Потом до меня дошли неясные слухи о его болезни. Я спросил об этом Теллера, но услышал лишь уклончивые ответы и невразумительное бормотание, которое я даже не смог разобрать. Тогда я позвонил в Джорджтаун, но и Клари одарила меня какой-то неубедительной коротенькой историей. Я уже не мог избавиться от подозрений о чем-то ужасном. Позже я узнал, что Джонни специально распорядился, чтобы мне не говорили о том, что у него развивается рак, о том, что однажды, когда он работал у себя в кабинете, его плечо поразила жесточайшая боль, настолько сильная, что он едва не потерял сознание. Боль прошла, но он поехал в Главную массачусетскую больницу в Бостоне, где из его ключицы удалили ракообразную опухоль, возможно уже второй степени. Вскоре он оправился от операции и приехал в Лос-Аламос, как оказалось, в последний раз. Мне тогда все еще не говорили о том, что с ним случилось.

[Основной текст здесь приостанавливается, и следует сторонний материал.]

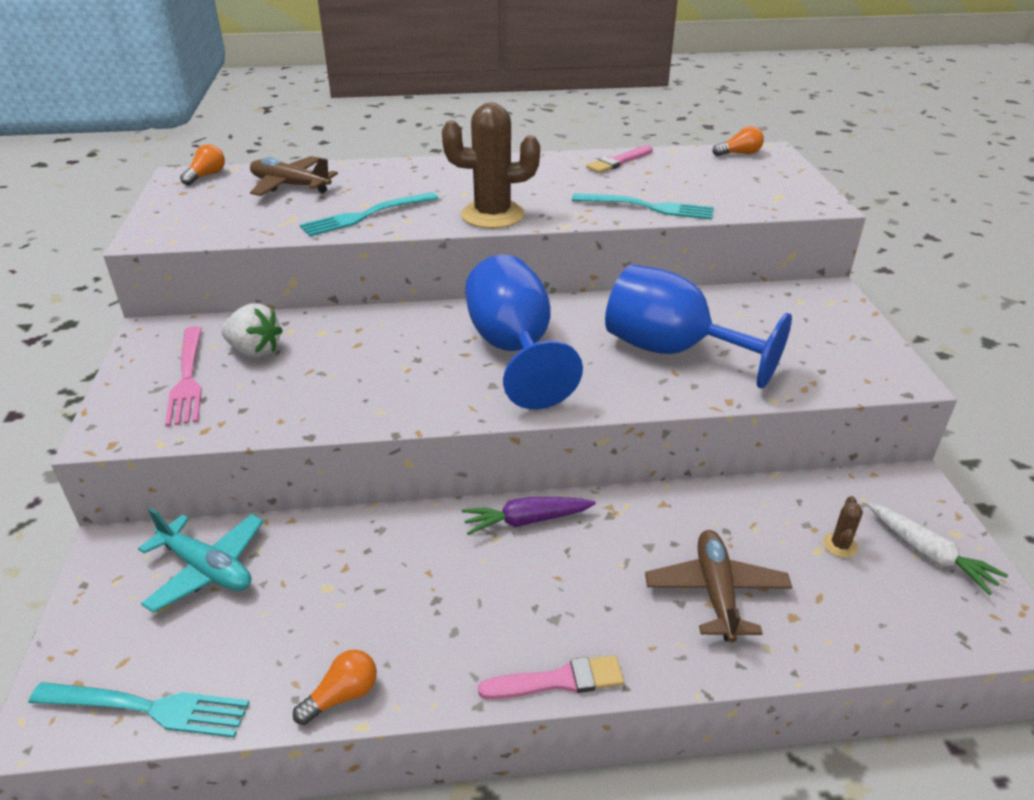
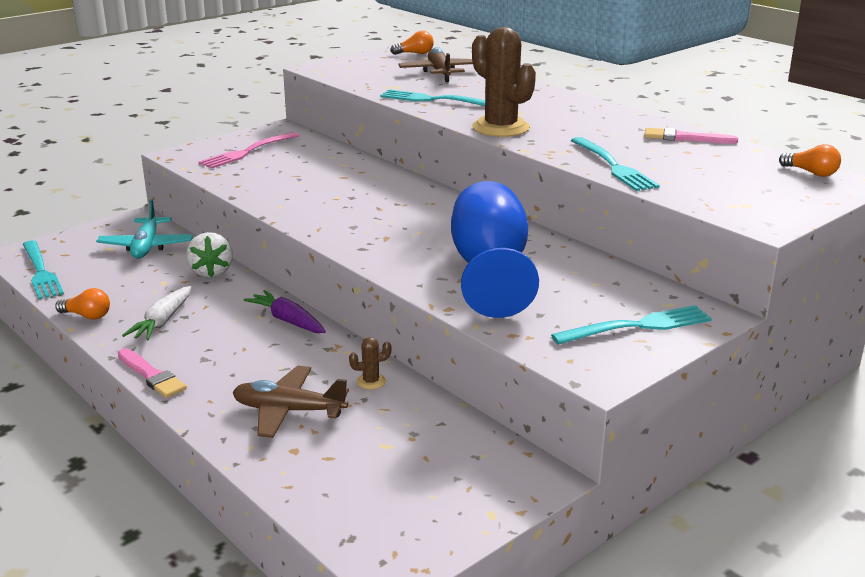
camera: 55 degrees right, 10 degrees down
(255, 351) = (297, 156): white strawberry -> white strawberry (211, 272)
(514, 350) = (406, 220): blue goblet -> none
(716, 592) = (289, 411): brown plane -> brown plane turned 135 degrees counterclockwise
(829, 328) = (637, 326): none -> turquoise fork
(840, 545) = (403, 454): brown cactus -> brown cactus (371, 381)
(928, 554) = (442, 502): white carrot -> white carrot (163, 321)

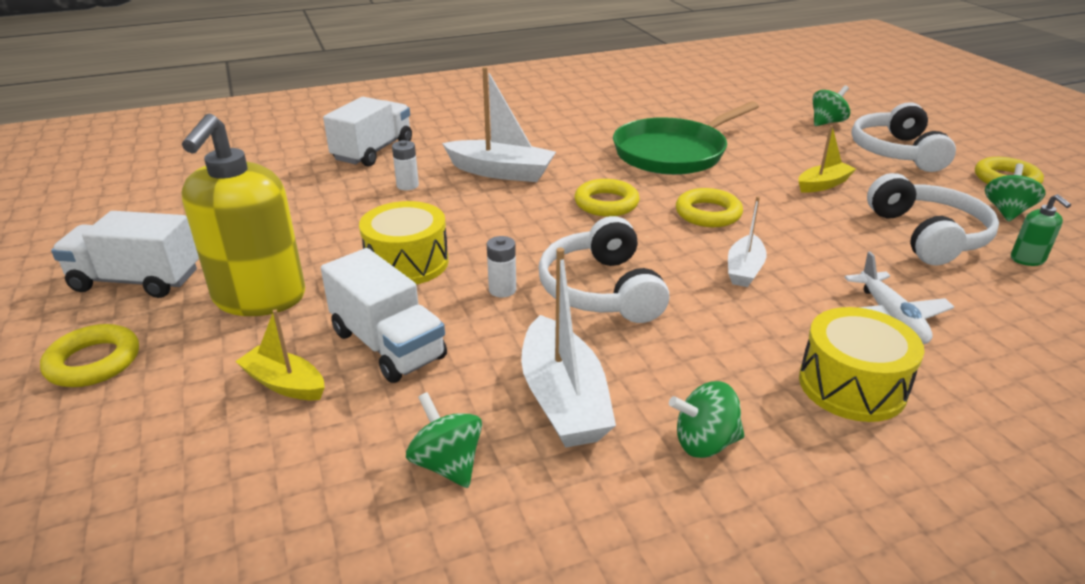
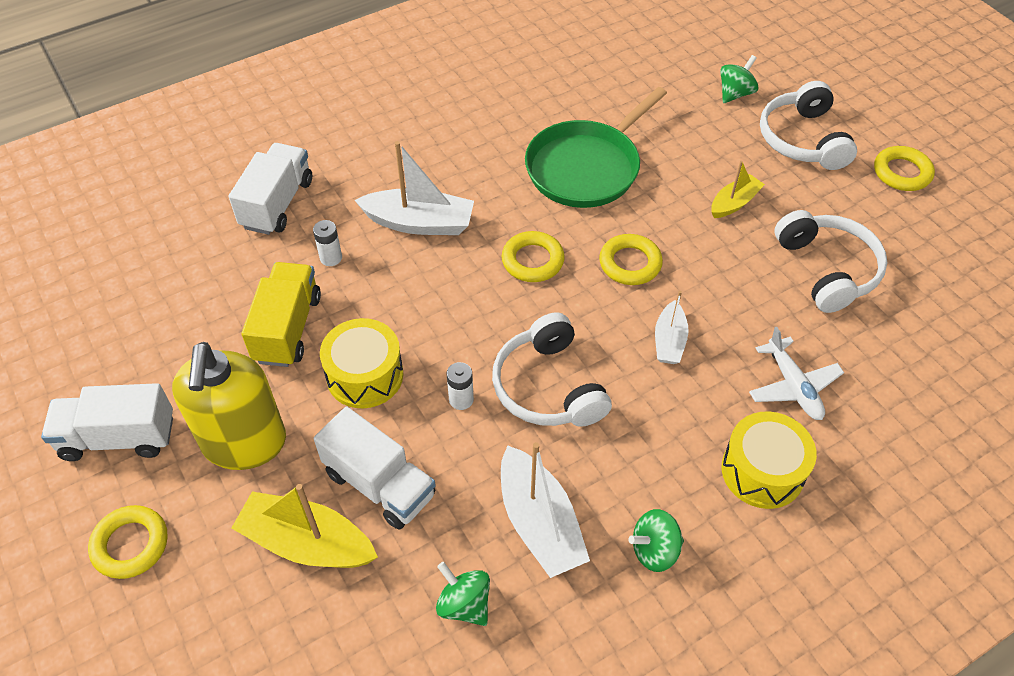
camera: 10 degrees left, 20 degrees up
(284, 384) = (307, 543): yellow boat -> yellow boat, size x1.68
(345, 225) = (288, 328): none -> yellow truck
(1007, 211) = (898, 224): green spinning top -> none
(1027, 259) = (909, 292): green soap dispenser -> none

Он пришел к нам домой, и я заметил, что он слегка прихрамывает. Он явно казался озабоченным и взволнованным. В нем читалась грусть, и он часто оглядывался вокруг, словно думал о том, что это его последний приезд, и хотел запечатлеть в своей памяти окружающую природу, горы, места, которые он так хорошо знал и где пережил так много интересных и приятных моментов. Но обо всем этом я подумал уже позже. Вместе с тем он не мог не пошутить насчет своего присутствия в Лос-Аламосе в качестве представителя комиссии. Да, теперь он приехал туда для того, чтобы думать не только о научных вопросах, но и об очень прозаичных административных делах. О том, что это уже не был научный визит, а скорее инспекторский объезд, говорил и Раби, который тогда тоже был в городе. Перед его уходом Франсуаза показала ему недавно сделанную фотографию Клер, восседающей на своем велосипеде. Он спросил, можно ли ему взять это фото с собой. Я смотрел из окна, как он возвращается в гостиницу через сад, и определенно чувствовал, что в его голове роятся мрачные и унылые мысли.